Thr 25 yd and 100 yd zero works with black powder and pistol cartridges, 44 mag, 45-70, 38-55, 357 mag, are a few. It depends on the initial muzzle velocity.

JustMe wrote:
November 20, 2012

For a 30-06 remington cor-lok 180gr a 200 yd zero gives a 25 yd zero(actually 0.1in under), and 308 cor-cok is an inch high at 25yd for a 200yd zero. So not true for 100yd but close for 200yd.

JUSTIC CHAVIS wrote:
September 08, 2012

does a full metal jacket or blistic tip make any difference???

Joe Locklear wrote:
February 06, 2012

I want to shoot hogs with my Marlin 336 in 35 rem. with a Trijicon 1-4 scope. I would not expect to take a shot past 100 yards. If I zero at 25yards, where should I be on paper for the closest to average zero from 20 to 100 yards?

GS wrote:
November 29, 2011

The purpose of 25 yard zero is not to be dead on at 100 yards but instead to achieve the maximum point blank range of the cartridge. MPBR would normally be up to 3" high at it's highest and 3" low at it's lowest with no need to "hold over" as your chart clearly shows 275 yards for the 30.06. 3" high or low behind the shoulder will still kill a deer.

culring nut wrote:
November 09, 2011

I heard if I can only sight in at 25 yards if I hit the target 1/4" low of center, then at 100 yards I'll be close to right on?

Raff wrote:
July 27, 2011

I sighted a 7mm Rem Mag at 25yds., impact was : 1/2" high at 50yds., 1" high at100yds.,4" high at190yds., dead on at 265yds. (140gr.

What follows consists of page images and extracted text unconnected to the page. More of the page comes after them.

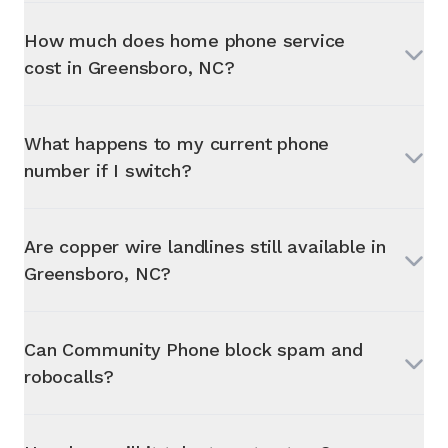
How much does home phone service
cost in
Greensboro, NC
?
What happens to my current phone
number if I switch?
Are copper wire landlines still available in
Greensboro, NC
?
Can Community Phone block spam and
robocalls?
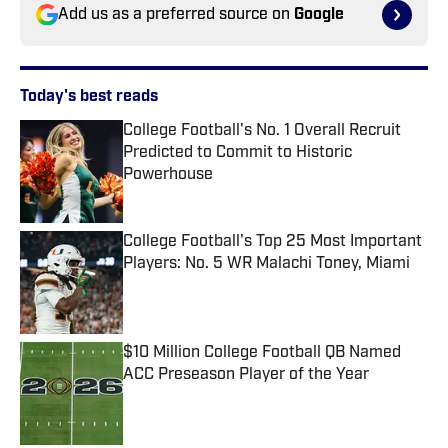
Add us as a preferred source on
Google
Today's best reads
College Football's No. 1 Overall Recruit
Predicted to Commit to Historic
Powerhouse
Published by on Invalid Date
College Football's Top 25 Most Important
Players: No. 5 WR Malachi Toney, Miami
Published by on Invalid Date
$10 Million College Football QB Named
ACC Preseason Player of the Year
Published by on Invalid Date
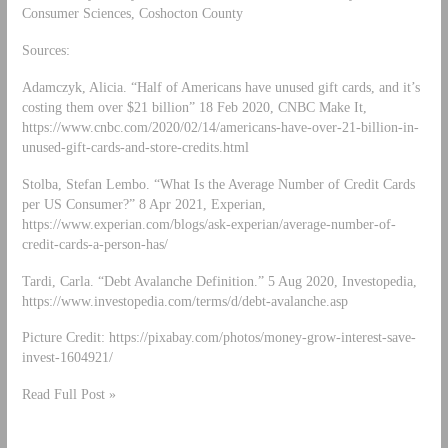
Consumer Sciences, Coshocton County
Sources:
Adamczyk, Alicia. “Half of Americans have unused gift cards, and it’s
costing them over $21 billion” 18 Feb 2020, CNBC Make It,
https://www.cnbc.com/2020/02/14/americans-have-over-21-billion-in-
unused-gift-cards-and-store-credits.html
Stolba, Stefan Lembo. “What Is the Average Number of Credit Cards
per US Consumer?” 8 Apr 2021, Experian,
https://www.experian.com/blogs/ask-experian/average-number-of-
credit-cards-a-person-has/
Tardi, Carla. “Debt Avalanche Definition.” 5 Aug 2020, Investopedia,
https://www.investopedia.com/terms/d/debt-avalanche.asp
Picture Credit: https://pixabay.com/photos/money-grow-interest-save-
invest-1604921/
Read Full Post »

BallisticTip@3475fps)

KW wrote:
June 17, 2011

Phil, you make a good point which reenforces the theme of the blog: that nothing is ever absolute. "Rules" like these are rarely accurate due to the endless number of variables involved.

Phil wrote:
June 16, 2011

Your figures are based on the line of sight being 1.5" above the center of the bore. It doesn't have to be very different to get significantly different results.

Casual Shooter wrote:
June 16, 2011

@ Richard. No, the .308 round has ballistics very similar to the .30'06. When zeroed at 25 yards, it will also shoot 2+ inches high at 100 yds. The same with the .223. Possibly the .22LR is anemic enough to zero at both 25 yds and 100 yds. But what you're saying is certainly not a fact.

Rich wrote:
June 16, 2011

Over in 'Nam, we had 25 meter ranges outside the wire of our fire support bases. SOP with the Big Red One was zero your 16, always have fresh ammo, it'll keep you alive.

Herman wrote:
June 11, 2011

A 25yd zero on a 30-06 will allow you to kill a deer from 1 to 300yds, your bullet will always be in the killing zone.

Rob Felcher wrote:
June 11, 2011

Always heard this, good to see some real facts.

Jipple wrote:
June 11, 2011

Makes total sense. Good analysis.

Bill Kappele wrote:
June 10, 2011

It seems that people mistake Maximum Point Blank Range (MPBR) sighting for Dead On sighting. Sighting at 25 yards can be useful for MPBR sighting.

Richard wrote:
June 10, 2011

That myth comes from the fact that a 25 yd zero will be a 100 yd zero for the 5.45/.223 & 7.62/.308 rounds. Depending upon temperature and altitude of course.